In 2016, Chinese Vice-Foreign Minister Li Baodong defended his country’s repeated shielding of Azhar by suggesting that attempts to designate the JeM amounted to using counterterrorism for political goals. “China is opposed to all forms of terrorism. There should be no double standards on counter-terrorism. Nor should one pursue own political gains in the name of counter-terrorism,” Li said.
Chinese policy analysts, with close government ties, squirm when asked about China’s repeated veto of efforts to designate Azhar. The analysts suggest that the Pakistani military and intelligence’s use of proxies like Azhar in their dispute with India over Kashmir has sparked debate about the wisdom of sinking $46 billion into Pakistan.
China’s hopes that the investment in infrastructure would persuade the Pakistani military and intelligence to seriously back away from using militant proxies have so far remained unfulfilled.
The investment is part of China’s larger effort to link Eurasia to China through infrastructure. It expects that the linkage will spur economic development both in Pakistan and China’s troubled northwestern province of Xinjiang, where Beijing’s harsh measures against the cultural practices of the Uighurs have sought to preempt Islamist violence.
Responding to the civilian government’s effort to crackdown on Jaish-e-Mohammad, including last year’s freezing of its accounts by the State Bank of Pakistan, Azhar defended the group’s contribution to Pakistan’s defense of Kashmir as well as the jihadist movement at large. “When we entered the tent of the jihadist movement, it had no branch in Kashmir, nor was there lightning in Iraq or Syria. There were just two fronts, in Afghanistan and Palestine, one of them active and one of them shut. We have watched as the jihad we befriended grew from a glowing ember into the sun; from a small spring into a river, and now, as it is about to become a great ocean,” Azhar wrote in the group’s magazine.
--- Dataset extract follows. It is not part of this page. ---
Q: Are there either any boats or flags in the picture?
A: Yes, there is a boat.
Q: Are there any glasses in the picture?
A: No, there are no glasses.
In 2016, a BBC investigative documentary traced jihadist thinking in Britain to a month-long visit to Britain in 1993 by Azhar, who at the time headed Pakistani militant group Harakat-ul-Mujahideen. Azhar gave 40 lectures during his fundraising and recruitment tour, and was feted by Islamic scholars from Britain’s largest mosque network. More and more scholars joined his entourage as he toured the country before moving on to Saudi Arabia. A passionate and emotive speaker, women reportedly took off their jewelry and handed it to Azhar after listening to his speeches.
“It was Azhar, a Pakistani cleric, who was the first to spread the seeds of modern jihadist militancy in Britain — and it was through South Asian mosques belonging to the Deobandi movement that he did it,” says BBC reporter Innes Bowen.
Walking a fine line
Indian analysts believe that shielding Azhar serves China’s purpose of keeping India preoccupied with the threat of political violence. China is also grateful for successful Pakistani efforts to stop the Organization of Islamic Cooperation (IOC) from criticizing Chinese policy in Xinjiang. Finally, the analysts say, protecting Azhar constitutes retaliation for India’s hosting of the Dalai Lama.
In defending Azhar with one eye on India, China is walking a fine line that threatens to undermine its massively funded policy objectives in Pakistan, a country that for years has been reeling from militancy which has fueled sectarianism at home and created militant groups that, at times, have turned on their Pakistani masters.
By doing so, China risks allowing militancy to further fester in a country where militancy is not confined to small groups, but has been woven into the fabric of significant segments of society. Attempting to heal what is an open wound requires not only economic development, but also a Pakistani and Chinese counterterrorism strategy that refrains from making politically opportunistic compromises.